I, along with a number of colleagues, was able to identify this man as a member of the special army unit 26165 of the GRU. A year later, the US Department of Justice published a list of 12 GRU agents, some of whom are members of that same unit, who are accused of being behind the DNC server attack.
Now, more than three years after the first phishing attempt on my email, the tables have turned. The hackers failed to obtain my personal information, but I have succeeded in uncovering theirs. As I’m writing this, I have on my screen a list of 305 potential GRU agents with their names, surnames, passport numbers and even their mobile phones.

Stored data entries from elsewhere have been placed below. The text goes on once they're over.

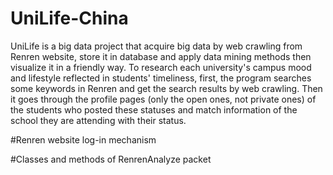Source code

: # UniLife-China
UniLife is a big data project that acquire big data by web crawling from Renren website, store it in database and apply data mining methods then visualize it in a friendly way.
To research each university's campus mood and lifestyle reflected in students' timeliness, first, the program searches some keywords in Renren and get the search results by web crawling. Then it goes through the profile pages (only the open ones, not private ones) of the students who posted these statuses and match information of the school they are attending with their status. 

#Renren website log-in mechanism


#Classes and methods of RenrenAnalyze packet
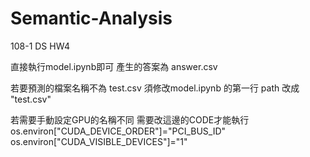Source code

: # Semantic-Analysis
108-1 DS HW4

直接執行model.ipynb即可
產生的答案為 answer.csv

若要預測的檔案名稱不為 test.csv
須修改model.ipynb 的第一行 path 改成 "test.csv"

若需要手動設定GPU的名稱不同
需要改這邊的CODE才能執行
os.environ["CUDA_DEVICE_ORDER"]="PCI_BUS_ID"
os.environ["CUDA_VISIBLE_DEVICES"]="1"
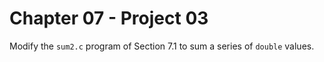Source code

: # Chapter 07 - Project 03

Modify the `sum2.c` program of Section 7.1 to sum a series of `double` values.
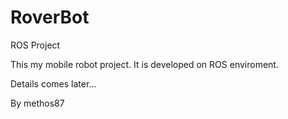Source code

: # RoverBot

ROS Project 

This my mobile robot project. It is developed on ROS enviroment.

Details comes later... 

By methos87
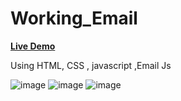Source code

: <div class="conatiner">
<h1>Working_Email</h1>
  <a href="https://rajshree-nagane.github.io/Email/"><strong>Live Demo</strong></a>
  <p>Using HTML, CSS , javascript ,Email Js  </p>
</div>

![image](https://github.com/Rajshree-Nagane/Email/assets/151632485/e690bcf3-b85d-4793-ac25-a82ca9c79ab1)
![image](https://github.com/Rajshree-Nagane/Email/assets/151632485/5b1cb8ec-bd66-4080-805c-56ace56e9ace)
![image](https://github.com/Rajshree-Nagane/Email/assets/151632485/d8c4b979-c6b4-4a5e-86fc-89ece3fbed11)
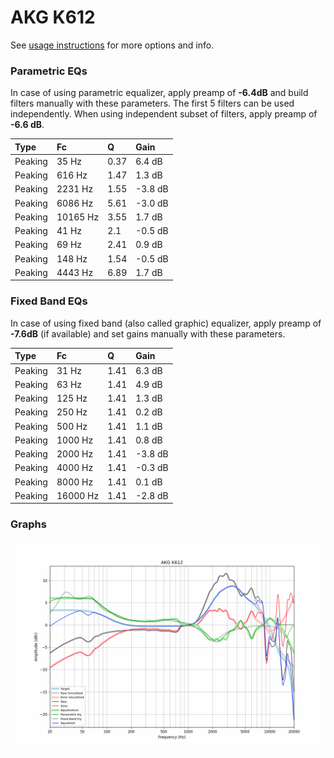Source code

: # AKG K612
See [usage instructions](https://github.com/jaakkopasanen/AutoEq#usage) for more options and info.

### Parametric EQs
In case of using parametric equalizer, apply preamp of **-6.4dB** and build filters manually
with these parameters. The first 5 filters can be used independently.
When using independent subset of filters, apply preamp of **-6.6 dB**.

| Type    | Fc       |    Q | Gain    |
|:--------|:---------|:-----|:--------|
| Peaking | 35 Hz    | 0.37 | 6.4 dB  |
| Peaking | 616 Hz   | 1.47 | 1.3 dB  |
| Peaking | 2231 Hz  | 1.55 | -3.8 dB |
| Peaking | 6086 Hz  | 5.61 | -3.0 dB |
| Peaking | 10165 Hz | 3.55 | 1.7 dB  |
| Peaking | 41 Hz    | 2.1  | -0.5 dB |
| Peaking | 69 Hz    | 2.41 | 0.9 dB  |
| Peaking | 148 Hz   | 1.54 | -0.5 dB |
| Peaking | 4443 Hz  | 6.89 | 1.7 dB  |

### Fixed Band EQs
In case of using fixed band (also called graphic) equalizer, apply preamp of **-7.6dB**
(if available) and set gains manually with these parameters.

| Type    | Fc       |    Q | Gain    |
|:--------|:---------|:-----|:--------|
| Peaking | 31 Hz    | 1.41 | 6.3 dB  |
| Peaking | 63 Hz    | 1.41 | 4.9 dB  |
| Peaking | 125 Hz   | 1.41 | 1.3 dB  |
| Peaking | 250 Hz   | 1.41 | 0.2 dB  |
| Peaking | 500 Hz   | 1.41 | 1.1 dB  |
| Peaking | 1000 Hz  | 1.41 | 0.8 dB  |
| Peaking | 2000 Hz  | 1.41 | -3.8 dB |
| Peaking | 4000 Hz  | 1.41 | -0.3 dB |
| Peaking | 8000 Hz  | 1.41 | 0.1 dB  |
| Peaking | 16000 Hz | 1.41 | -2.8 dB |

### Graphs
![](./AKG%20K612.png)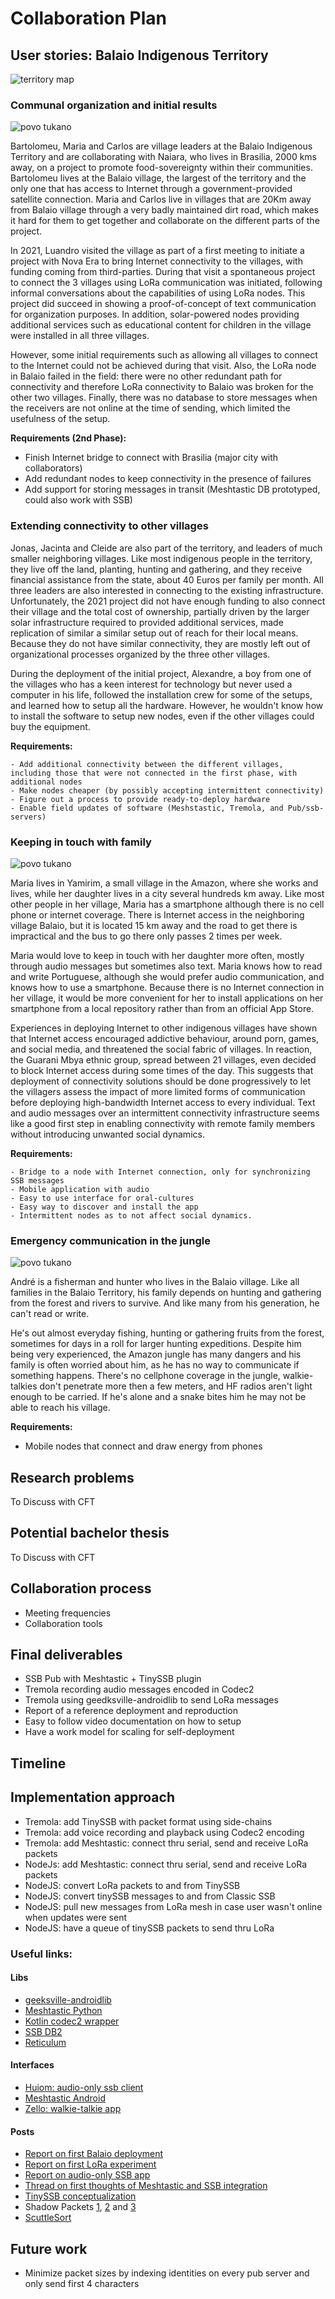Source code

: # Collaboration Plan


## User stories: Balaio Indigenous Territory

![territory map](/imgs/balaio_final.jpg)

### Communal organization and initial results

![povo tukano](/imgs/povo-tukano-4.png)

Bartolomeu, Maria and Carlos are village leaders at the Balaio Indigenous Territory and are collaborating with Naiara, who lives in Brasilia, 2000 kms away, on a project to promote food-sovereignty within their communities. Bartolomeu lives at the Balaio village, the largest of the territory and the only one that has access to Internet through a government-provided satellite connection. Maria and Carlos live in villages that are 20Km away from Balaio village through a very badly maintained dirt road, which makes it hard for them to get together and collaborate on the different parts of the project.

In 2021, Luandro visited the village as part of a first meeting to initiate a project with Nova Era to bring Internet connectivity to the villages, with funding coming from third-parties. During that visit a spontaneous project to connect the 3 villages using LoRa communication was initiated, following informal conversations about the capabilities of using LoRa nodes. This project did succeed in showing a proof-of-concept of text communication for organization purposes. In addition, solar-powered nodes providing additional services such as educational content for children in the village were installed in all three villages. 

However, some initial requirements such as allowing all villages to connect to the Internet could not be achieved during that visit. Also, the LoRa node in Balaio failed in the field: there were no other redundant path for connectivity and therefore LoRa connectivity to Balaio was broken for the other two villages. Finally, there was no database to store messages when the receivers are not online at the time of sending, which limited the usefulness of the setup.

**Requirements (2nd Phase):**

- Finish Internet bridge to connect with Brasilia (major city with collaborators)
- Add redundant nodes to keep connectivity in the presence of failures
- Add support for storing messages in transit (Meshtastic DB prototyped, could also work with SSB)

### Extending connectivity to other villages

Jonas, Jacinta and Cleide are also part of the territory, and leaders of much smaller neighboring villages. Like most indigenous people in the territory, they live off the land, planting, hunting and gathering, and they receive financial assistance from the state, about 40 Euros per family per month. All three leaders are also interested in connecting to the existing infrastructure. Unfortunately, the 2021 project did not have enough funding to also connect their village and the total cost of ownership, partially driven by the larger solar infrastructure required to provided additional services, made replication of similar a similar setup out of reach for their local means. Because they do not have similar connectivity, they are mostly left out of organizational processes organized by the three other villages.

During the deployment of the initial project, Alexandre, a boy from one of the villages who has a keen interest for technology but never used a computer in his life, followed the installation crew for some of the setups, and learned how to setup all the hardware. However, he wouldn't know how to install the software  to setup new nodes, even if the other villages could buy the equipment.

**Requirements:**

    - Add additional connectivity between the different villages, including those that were not connected in the first phase, with additional nodes
    - Make nodes cheaper (by possibly accepting intermittent connectivity)
    - Figure out a process to provide ready-to-deploy hardware
    - Enable field updates of software (Meshstastic, Tremola, and Pub/ssb-servers)

### Keeping in touch with family

![povo tukano](/imgs/povo-tukano.png)

Maria lives in Yamirim, a small village in the Amazon, where she works and lives, while her daughter lives in a city several hundreds km away. Like most other people in her village, Maria has a smartphone although there is no cell phone or internet coverage. There is Internet access in the neighboring village Balaio, but it is located 15 km away and the road to get there is impractical and the bus to go there only passes 2 times per week.

Maria would love to keep in touch with her daughter more often, mostly through audio messages but sometimes also text. Maria knows how to read and write Portuguese, although she would prefer audio communication, and knows how to use a smartphone. Because there is no Internet connection in her village, it would be more convenient for her to install applications on her smartphone from a local repository rather than from an official App Store.

Experiences in deploying Internet to other indigenous villages have shown that Internet access encouraged addictive behaviour, around porn, games, and social media, and threatened the social fabric of villages. In reaction, the Guarani Mbya ethnic group, spread between 21 villages, even decided to block Internet access during some times of the day. This suggests that deployment of connectivity solutions should be done progressively to let the villagers assess the impact of more limited forms of communication before deploying high-bandwidth Internet access to every individual. Text and audio messages over an intermittent connectivity infrastructure seems like a good first step in enabling connectivity with remote family members without introducing unwanted social dynamics.

**Requirements:**

    - Bridge to a node with Internet connection, only for synchronizing SSB messages
    - Mobile application with audio
    - Easy to use interface for oral-cultures
    - Easy way to discover and install the app
    - Intermittent nodes as to not affect social dynamics.

### Emergency communication in the jungle

![povo tukano](/imgs/povo-tukano-3.png)


André is a fisherman and hunter who lives in the Balaio village. Like all families in the Balaio Territory, his family depends on hunting and gathering from the forest and rivers to survive. And like many from his generation, he can't read or write.

He's out almost everyday fishing, hunting or gathering fruits from the forest, sometimes for days in a roll for larger hunting expeditions. Despite him being very experienced, the Amazon jungle has many dangers and his family is often worried about him, as he has no way to communicate if something happens. There's no cellphone coverage in the jungle, walkie-talkies don't penetrate more then a few meters, and HF radios aren't light enough to be carried. If he's alone and a snake bites him he may not be able to reach his village.

**Requirements:**

- Mobile nodes that connect and draw energy from phones

## Research problems

To Discuss with CFT

## Potential bachelor thesis

To Discuss with CFT

## Collaboration process
- Meeting frequencies
- Collaboration tools

## Final deliverables
- SSB Pub with Meshtastic + TinySSB plugin
- Tremola recording audio messages encoded in Codec2
- Tremola using geedksville-androidlib to send LoRa messages
- Report of a reference deployment and reproduction
- Easy to follow video documentation on how to setup
- Have a work model for scaling for self-deployment

## Timeline

## Implementation approach
- Tremola: add TinySSB with packet format using side-chains
- Tremola: add voice recording and playback using Codec2 encoding
- Tremola: add Meshtastic: connect thru serial, send and receive LoRa packets
- NodeJs: add Meshtastic: connect thru serial, send and receive LoRa packets
- NodeJS: convert LoRa packets to and from TinySSB
- NodeJS: convert tinySSB messages to and from Classic SSB
- NodeJS: pull new messages from LoRa mesh in case user wasn't online when updates were sent
- NodeJS: have a queue of tinySSB packets to send thru LoRa 

### Useful links:

#### Libs
- [geeksville-androidlib](https://github.com/meshtastic/geeksville-androidlib)
- [Meshtastic Python](https://github.com/meshtastic/Meshtastic-python)
- [Kotlin codec2 wrapper](https://github.com/masterjefferson/kodec2)
- [SSB DB2](https://github.com/ssbc/ssb-db2)
- [Reticulum](https://github.com/markqvist/Reticulum/)

#### Interfaces
- [Huiom: audio-only ssb client](https://github.com/luandro/huiom)
- [Meshtastic Android](https://github.com/meshtastic/Meshtastic-Android)
- [Zello: walkie-talkie app](https://play.google.com/store/apps/details?id=com.loudtalks)

#### Posts
- [Report on first Balaio deployment](https://viewer.scuttlebot.io/%25klnREUIw9FHajWCwzzVDwZJPjfhU9hQo2faE659b3%2F0%3D.sha256)
- [Report on first LoRa experiment](https://viewer.scuttlebot.io/%25hMC%2FIx%2FmnDvk0KYGcvXGo%2FKt8UuegWYz6vB91RyhIKQ%3D.sha256)
- [Report on audio-only SSB app](https://viewer.scuttlebot.io/%25Uh6Qk%2F9ncyKFJWJXDOeLSU1CLIagXc%2BANyT999Ol5dw%3D.sha256)
- [Thread on first thoughts of Meshtastic and SSB integration](https://viewer.scuttlebot.io/%25tz%2F6ms3u5cN5y3pKtRhtCkC4eXp7ASnhj6KU1tnA6bA%3D.sha256)
- [TinySSB conceptualization](ssb:message/sha256/VhSjGE4713avLfYRSnrSH-WcASL7WMNFWnuxnDGMmWo=)
- Shadow Packets [1](ssb:message/sha256/VhSjGE4713avLfYRSnrSH-WcASL7WMNFWnuxnDGMmWo=), [2](ssb:message/sha256/VhSjGE4713avLfYRSnrSH-WcASL7WMNFWnuxnDGMmWo=) and [3](ssb:message/sha256/VhSjGE4713avLfYRSnrSH-WcASL7WMNFWnuxnDGMmWo=)
- [ScuttleSort](ssb:message/sha256/VhSjGE4713avLfYRSnrSH-WcASL7WMNFWnuxnDGMmWo=)

## Future work
- Minimize packet sizes by indexing identities on every pub server and only send first 4 characters
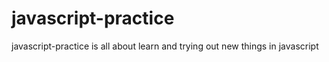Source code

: # javascript-practice
javascript-practice is all about learn and trying out new things in javascript
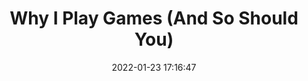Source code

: ---
date: 2022-01-23 17:16:47
link:
  source: pocket
  source_url: https://getpocket.com
  text: Why I Play Games (And So Should You)
  url: https://brainbaking.com/post/2022/01/why-i-play-games/
source: pocket
syndicated:
- type: pocket
  url: https://brainbaking.com/post/2022/01/why-i-play-games/
- type: mastodon
  url: https://mastodon.technology/users/roytang/statuses/108975084554710915
- type: twitter
  url: https://twitter.com/roytang/status/1568639725317287938/
title: Why I Play Games (And So Should You)
---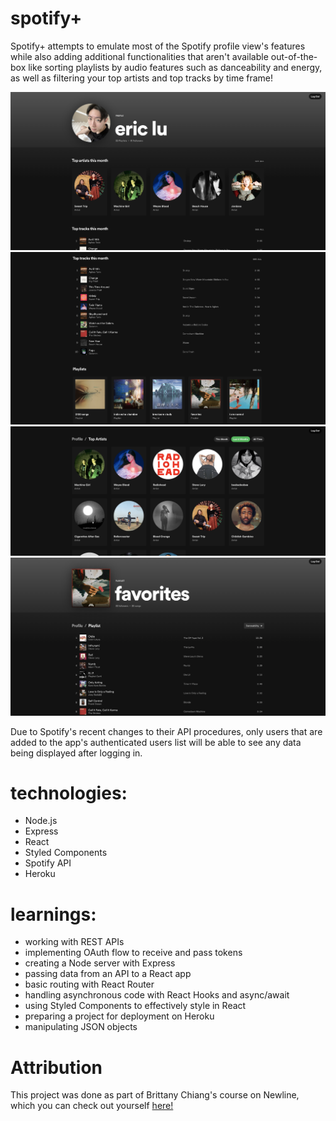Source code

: # spotify+

Spotify+ attempts to emulate most of the Spotify profile view's features while also adding additional functionalities that aren't available out-of-the-box like sorting playlists by audio features such as danceability and energy, as well as filtering your top artists and top tracks by time frame!

<img src="./readme_files/mainpageviewa.png" alt="main login demo">

<img src="./readme_files/mainpageviewb.png" alt="main login demo">

<img src="./readme_files/artistview.png" alt="artistview demo">

<img src="./readme_files/audiofeaturesview.png" alt="audiofeatures demo">

Due to Spotify's recent changes to their API procedures, only users that are added to the app's authenticated users list will be able to see any data being displayed after logging in.

# technologies:

- Node.js
- Express
- React
- Styled Components
- Spotify API
- Heroku

# learnings:

- working with REST APIs
- implementing OAuth flow to receive and pass tokens
- creating a Node server with Express
- passing data from an API to a React app
- basic routing with React Router
- handling asynchronous code with React Hooks and async/await
- using Styled Components to effectively style in React
- preparing a project for deployment on Heroku
- manipulating JSON objects

# Attribution

This project was done as part of Brittany Chiang's course on Newline, which you can check out yourself [here!](https://www.newline.co/courses/build-a-spotify-connected-app/welcome) 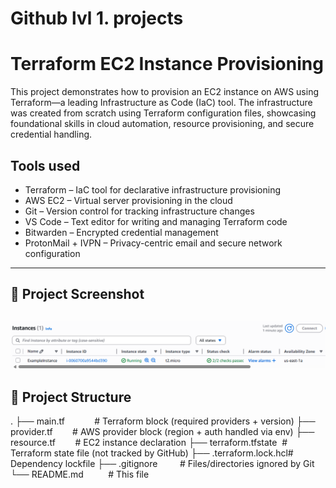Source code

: # Github lvl 1. projects
# Terraform EC2 Instance Provisioning
This project demonstrates how to provision an EC2 instance on AWS using Terraform—a leading Infrastructure as Code (IaC) tool. The infrastructure was created from scratch using Terraform configuration files, showcasing foundational skills in cloud automation, resource provisioning, and secure credential handling.

## Tools used 
- Terraform – IaC tool for declarative infrastructure provisioning
- AWS EC2 – Virtual server provisioning in the cloud
- Git – Version control for tracking infrastructure changes
- VS Code – Text editor for writing and managing Terraform code
- Bitwarden – Encrypted credential management
- ProtonMail + IVPN – Privacy-centric email and secure network configuration
---
## 📸 Project Screenshot
![EC2 Screenshot](EC2Screenshot.png)
---
## 📁 Project Structure
.
├── main.tf            # Terraform block (required providers + version)
├── provider.tf        # AWS provider block (region + auth handled via env)
├── resource.tf        # EC2 instance declaration
├── terraform.tfstate  # Terraform state file (not tracked by GitHub)
├── .terraform.lock.hcl# Dependency lockfile
├── .gitignore         # Files/directories ignored by Git
└── README.md          # This file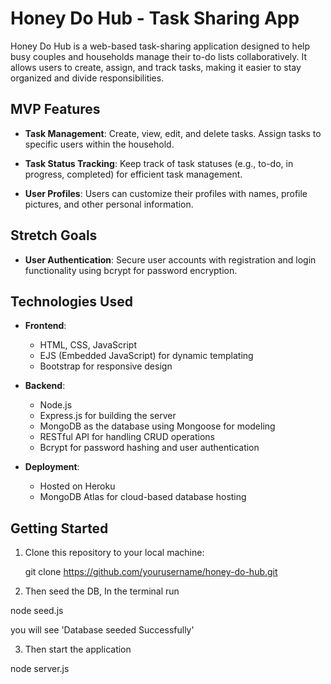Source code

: # Honey Do Hub - Task Sharing App

Honey Do Hub is a web-based task-sharing application designed to help busy couples and households manage their to-do lists collaboratively. It allows users to create, assign, and track tasks, making it easier to stay organized and divide responsibilities.

## MVP Features

- **Task Management**: Create, view, edit, and delete tasks. Assign tasks to specific users within the household.

- **Task Status Tracking**: Keep track of task statuses (e.g., to-do, in progress, completed) for efficient task management.

- **User Profiles**: Users can customize their profiles with names, profile pictures, and other personal information.

## Stretch Goals

- **User Authentication**: Secure user accounts with registration and login functionality using bcrypt for password encryption.

## Technologies Used

- **Frontend**:
  - HTML, CSS, JavaScript
  - EJS (Embedded JavaScript) for dynamic templating
  - Bootstrap for responsive design

- **Backend**:
  - Node.js
  - Express.js for building the server
  - MongoDB as the database using Mongoose for modeling
  - RESTful API for handling CRUD operations
  - Bcrypt for password hashing and user authentication

- **Deployment**:
  - Hosted on Heroku
  - MongoDB Atlas for cloud-based database hosting

## Getting Started

1. Clone this repository to your local machine:

   git clone https://github.com/yourusername/honey-do-hub.git

2. Then seed the DB, In the terminal run

  node seed.js

  you will see 'Database seeded Successfully'

3. Then start the application 

  node server.js 

   
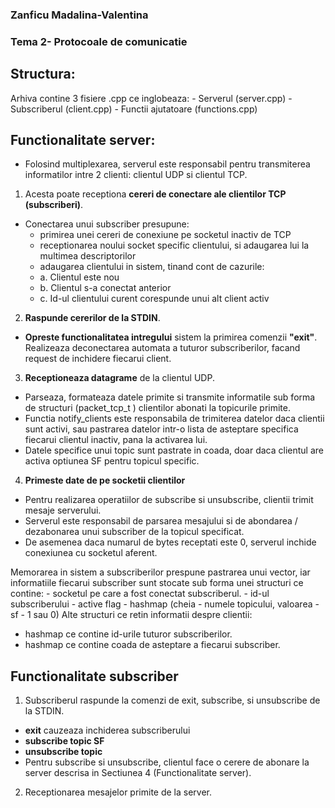### Zanficu Madalina-Valentina
### Tema 2- Protocoale de comunicatie

## **Structura**:
Arhiva contine 3 fisiere .cpp ce inglobeaza:
    - Serverul (server.cpp)
    - Subscriberul (client.cpp)
    - Functii ajutatoare (functions.cpp)

## **Functionalitate server:**
- Folosind multiplexarea, serverul este responsabil pentru transmiterea
informatilor intre 2 clienti: clientul UDP si clientul TCP.

1. Acesta poate receptiona **cereri de conectare ale clientilor TCP (subscriberi)**.
- Conectarea unui subscriber presupune:
    - primirea unei cereri de conexiune pe socketul inactiv de TCP
    - receptionarea noului socket specific clientului,
    si adaugarea lui la multimea descriptorilor
    - adaugarea clientului in sistem, tinand cont de cazurile: 
    - a. Clientul este nou
    - b. Clientul s-a conectat anterior 
    - c. Id-ul clientului curent corespunde unui alt client activ

2. **Raspunde cererilor de la STDIN**.
- **Opreste functionalitatea intregului** sistem la primirea
comenzii **"exit"**. Realizeaza deconectarea automata a tuturor
subscriberilor, facand request de inchidere fiecarui client.

3. **Receptioneaza datagrame** de la clientul UDP.
- Parseaza, formateaza datele primite si transmite informatile
sub forma de structuri (packet_tcp_t ) clientilor abonati la topicurile primite.
- Functia notify_clients este responsabila de trimiterea datelor daca clientii
sunt activi, sau pastrarea datelor intr-o lista de asteptare specifica fiecarui
clientul inactiv, pana la activarea lui.
- Datele specifice unui topic sunt pastrate in coada, doar daca clientul are
activa optiunea SF pentru topicul specific.

4. **Primeste date de pe socketii clientilor**
- Pentru realizarea operatiilor de subscribe si unsubscribe,
clientii trimit mesaje serverului.
- Serverul este responsabil de parsarea mesajului
si de abondarea / dezabonarea unui subscriber de la topicul specificat.
- De asemenea daca numarul de bytes receptati este 0,
serverul inchide conexiunea cu socketul aferent.


Memorarea in sistem a subscriberilor prespune pastrarea unui vector,
iar informatiile fiecarui subscriber sunt stocate sub forma unei structuri ce
contine:    - socketul pe care a fost conectat subscriberul.
            - id-ul subscriberului
            - active flag
            - hashmap (cheia - numele topicului, valoarea - sf - 1 sau 0)
Alte structuri ce retin informatii despre clientii: 
- hashmap ce contine id-urile tuturor subscriberilor.
- hashmap ce contine coada de asteptare a fiecarui subscriber.

## Functionalitate subscriber
1. Subscriberul raspunde la comenzi de exit, subscribe,
si unsubscribe de la STDIN.
- **exit** cauzeaza inchiderea subscriberului
- **subscribe topic SF** 
- **unsubscribe topic**
- Pentru subscribe si unsubscribe,
clientul face o cerere de abonare la server descrisa in
Sectiunea 4 (Functionalitate server).
2. Receptionarea mesajelor primite de la server.


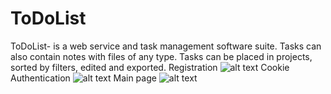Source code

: # ToDoList
ToDoList- is a web service and task management software suite. Tasks can also contain notes with files of any type. Tasks can be placed in projects, sorted by filters, edited and exported.
Registration
![alt text](https://github.com/VakhidGuliev/ToDoList/blob/master/ToDoList/wwwroot/files/Registration.PNG)
Cookie Authentication
![alt text](https://github.com/VakhidGuliev/ToDoList/blob/master/ToDoList/wwwroot/files/Auth.PNG)
Main page
![alt text](https://github.com/VakhidGuliev/ToDoList/blob/master/ToDoList/wwwroot/files/App.PNG)
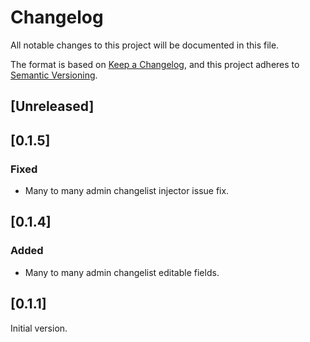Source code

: # Changelog
All notable changes to this project will be documented in this file.

The format is based on [Keep a Changelog](https://keepachangelog.com/en/1.0.0/),
and this project adheres to [Semantic Versioning](https://semver.org/spec/v2.0.0.html).

## [Unreleased]

## [0.1.5]
### Fixed
- Many to many admin changelist injector issue fix.

## [0.1.4]
### Added
- Many to many admin changelist editable fields.

## [0.1.1]
Initial version.
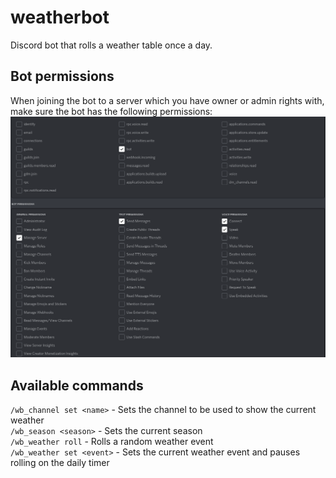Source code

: # weatherbot

Discord bot that rolls a weather table once a day.

## Bot permissions
When joining the bot to a server which you have owner or admin rights with, make sure the bot has the following permissions:
![Bot permissions](./assets/bot_permissions.png "Bot permissions")  

## Available commands
`/wb_channel set <name>` - Sets the channel to be used to show the current weather  
`/wb_season <season>` - Sets the current season  
`/wb_weather roll` - Rolls a random weather event  
`/wb_weather set <event>` - Sets the current weather event and pauses rolling on the daily timer  
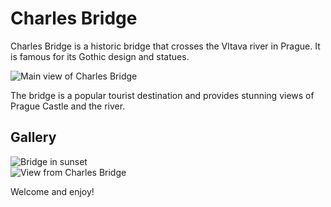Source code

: # Charles Bridge

Charles Bridge is a historic bridge that crosses the Vltava river in Prague. It is famous for its Gothic design and statues.

![Main view of Charles Bridge](../images/charles_bridge/main.jpg)

The bridge is a popular tourist destination and provides stunning views of Prague Castle and the river.

## Gallery

![Bridge in sunset](../images/charles_bridge/sunset.jpg)  
![View from Charles Bridge](../images/charles_bridge/view.jpg)

Welcome and enjoy!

All of them had registered their cars at the same address in Moscow, Komsomolsky Prospekt 20, the address of unit 26165. The reason we were looking for these registrations in a publicly available traffic police database is that one of the GRU officers the Netherlands is accusing of trying to hack into the OPCW has a car registered to that address.
The man in question, Alexey Morenets, was named as one of four GRU agents caught in April in a parking lot in The Hague while trying to hack into the OPCW. The Dutch authorities also uncovered that the four were looking into hacking a laboratory in Switzerland that had tested samples of the substance used in the poisoning of former Russian double agent Sergei Skripal in Salisbury, UK, earlier this year. Apart from hacking equipment, Dutch police also uncovered a taxi receipt for a trip from the GRU office directly to an airport in Moscow. It is kind of funny that a GRU agent would keep such an incriminating receipt, probably hoping to expense his taxi ride after coming back from the “business trip”.
Apart from car registration records, another way for us to uncover GRU agents has been their passport number sequencing. A few weeks ago, British authorities released the passport details of the two Russian men, Alexander Petrov and Ruslan Boshirov, they suspect of being behind the Skripal poisoning. We noticed that their passport numbers were almost completely identical except for one of the last digits. Our investigation showed that there are other GRU agents who have passports with this sequence of numbers.
When I wrote in September about the blunders of the GRU, I did not even think that it would be so easy to uncover the names of hundreds of potential agents. If journalists like me are able to access this information through open source investigations, then imagine what western intelligence services can do.
Over the past few years, the Kremlin has used the GRU for a number of subversive operations abroad including assassinations, cyber attacks and infiltration of border territories. Every time, it has denied responsibility but has also failed to properly cover up its tracks.
Today there is so much evidence uncovered of Russian intelligence operations abroad, that even people in Russia, where Petrov and Boshirov became internet memes, do not believe the Kremlin’s claim to innocence.
If the GRU’s mission was to incite divisions and instability in the West, it seems to have failed. As a result of Russia’s aggressive intelligence activities, the West has formed an increasingly united front against it and even spoilers like Donald Trump and Brexit will not be able to bring it down.
New sanctions on Russia are being prepared, and it seems that hopes for a rapprochement or a restart in relations have been dashed.
While in 2016, Trump was able to challenge speculations of Russian involvement in the DNC hack, today he no longer can. We have plenty of evidence about it and other crimes, and we have the identities of the perpetrators with their names, passport details and even mobile phone numbers.
The views expressed in this article are the author’s own and do not necessarily reflect Al Jazeera’s editorial policy.